Post Date: September 23, 2005

The following op-ed by Professor Philip Heymann and Juliette Kayyem, Limiting secrecy under the Patriot Act, originally appeared in The Boston Globe on September 22, 2005.

In the next week or so, Congress is expected to vote on a bill to renew certain expiring sections of the Patriot Act. The debate over this law is a crucial conversation for our country and for how we protect both the security and privacy of a free citizenry.

We are cochairs of the Long-Term Legal Strategy Project for Preserving Security and Democratic Freedoms in the War on Terrorism. We brought together a wide array of military, intelligence, and law enforcement experts, including some of the best minds from both sides of the aisle in the counterterrorism field, from the United States and Britain. Our report, for which only the two of us are finally responsible, offers recommendations on how best to protect civil liberties while confronting terrorists.

We studied the toughest questions in the post-9/11 era, including the conflicting demands of privacy and security. Particularly relevant for the debate over the Patriot Act are our findings on compelled government access to private, confidential records in terrorism investigations.

The Patriot Act gave expanded powers to the federal government to seize personal records (like those retained by hotels, libraries, and medical facilities) in special national security cases where court review is either diminished or nonexistent. The act allows the government to engage in a fishing expedition, demanding records without tying the request to a specific suspect or group (in other words, without ”individualized suspicion”) so long as its stated purpose is to find out something about a terrorist threat.
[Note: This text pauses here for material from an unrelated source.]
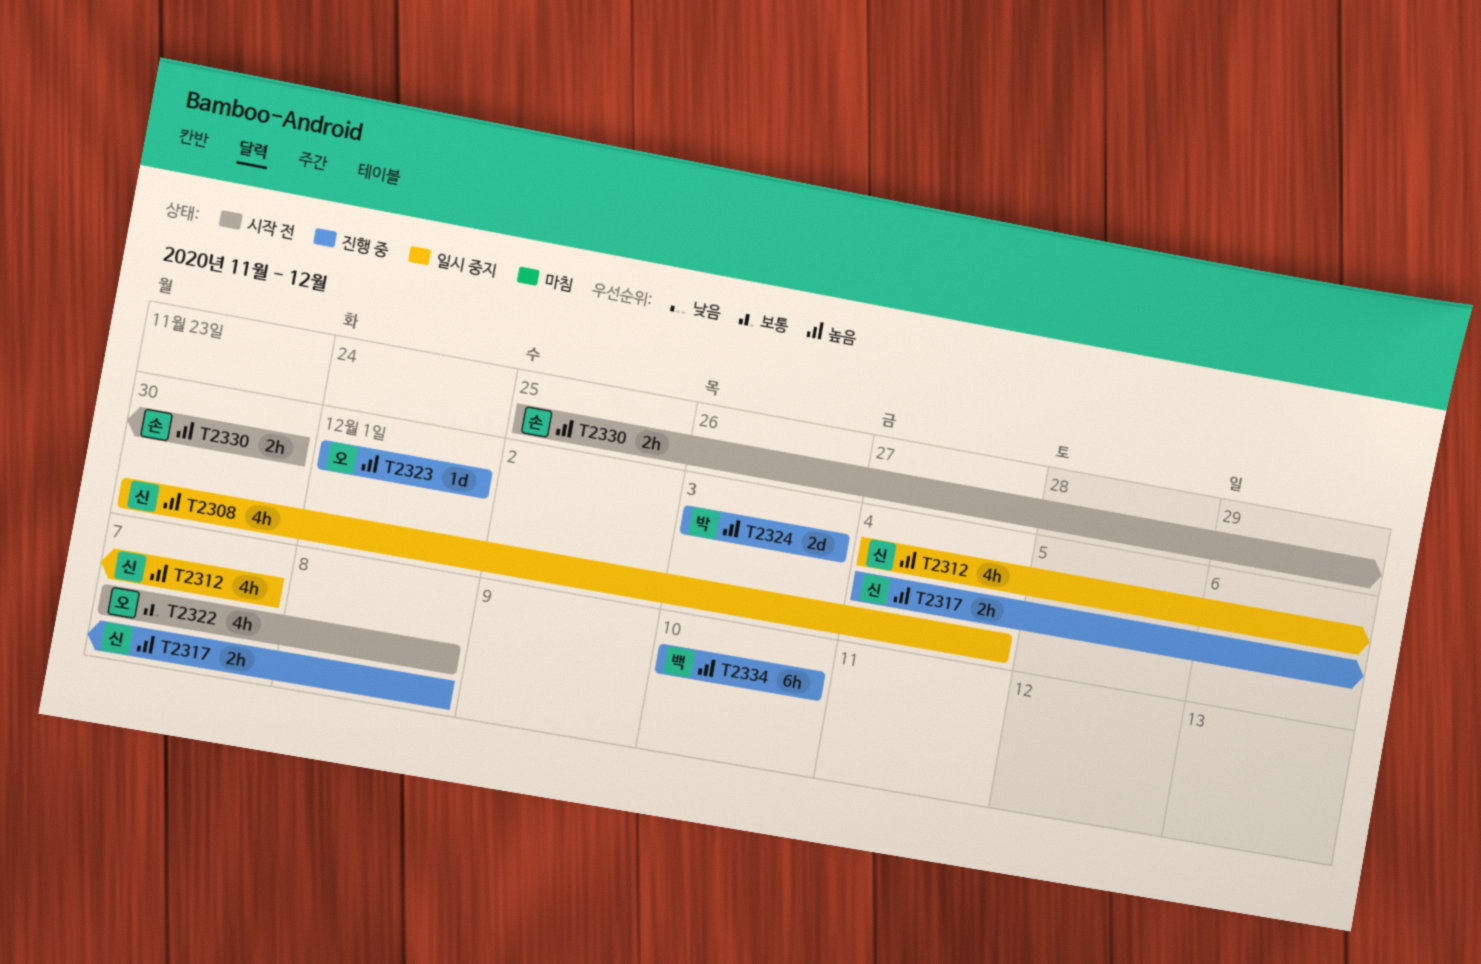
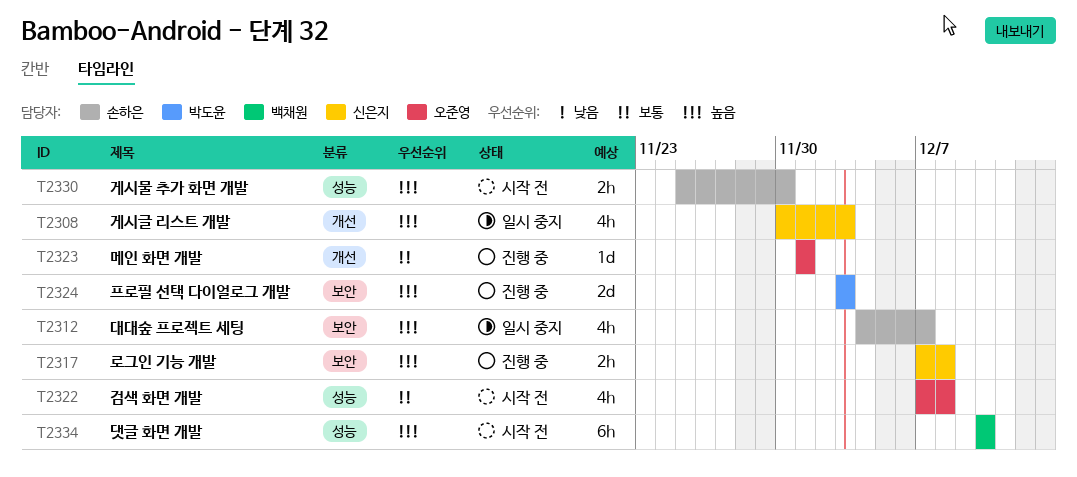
T2308, due: Dec 4 -> Dec 3
T2312, owner: 신은지 -> 손하은
T2317, start: Dec 4 -> Dec 7
T2323, priority: 높음 -> 보통
T2334, status: 진행 중 -> 시작 전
For example, Section 215, which applies to a wide array of personal records, merely requires that the records themselves be sought for an investigation whose purpose is, in some way, ”to protect against” terrorism or spying by a foreign power — not necessarily an investigation focused on a specific event, person, or organization.

When there is no specific event or organization that the government is investigating, relevance or motivation simply doesn’t work as any limit on gathering information. Investigations undertaken in order to somehow protect against international terrorism could, if nothing more specific is required, examine any of the lawful activities of any citizen, including citizens in no way suspected of any specific link to terrorism or crime, such as subscribers of particular magazines. This has potentially serious implications for privacy and freedom of speech. Our project recommended that the standards for obtaining private, personally identifiable information in such investigations — for example, to obtain access to library records — should be based on individualized reasonable suspicion.

We believe that compelled access to personal records should depend on whether there is a judicial finding of a link between the records and an individual or organization already reasonably suspected of being engaged in terrorism or a specific planned or executed act of terrorism — or of being in contact with such a suspect.

We also believe that when the government demands confidential records in national security investigations using national security letters, the attached gag on the recipient should not be permanent (as it is now) but should be limited to 60 days and should be ordered or renewed only upon a showing of specific need to a judge.

The current Senate version of the Patriot Act renewal legislation reflects our concerns about the standard for secret records orders. It would, for instance, require a showing of facts suggesting a link between the records sought under Section 215 and a particular person or group or person in contact with a group.

Put simply, the government would have to put its cards on the table before the court (albeit in secret) rather than just asserting that the investigators believe some connection to terrorism exists, before using these highly secretive powers to demand the private records of Americans.

Unfortunately, both the House and Senate bills retain the permanent gag provision. The government’s certification that national security requires such secrecy is ”conclusive.” The House bill adds penalties, up to five years in prison, for violation of the gag. The First Amendment imposes an exacting standard for prior restraint of speech that cannot be squared with these provisions, and Congress should revisit them as soon as possible.

Although often obscured by the overheated rhetoric on both sides, the technical debate over how best to structure our laws to prevent terrorism while respecting our constitutional democracy poses the most important unanswered questions today. Unchecked compelled access by the government to our private information is only a part, but an important part, of this debate. Accordingly, we urge Congress to protect the reforms in the Senate Patriot Act bill.

Philip B. Heymann is the James Barr Ames Professor of Law at Harvard Law School. Juliette N. Kayyem is a lecturer in public policy at Kennedy School of Government at Harvard University.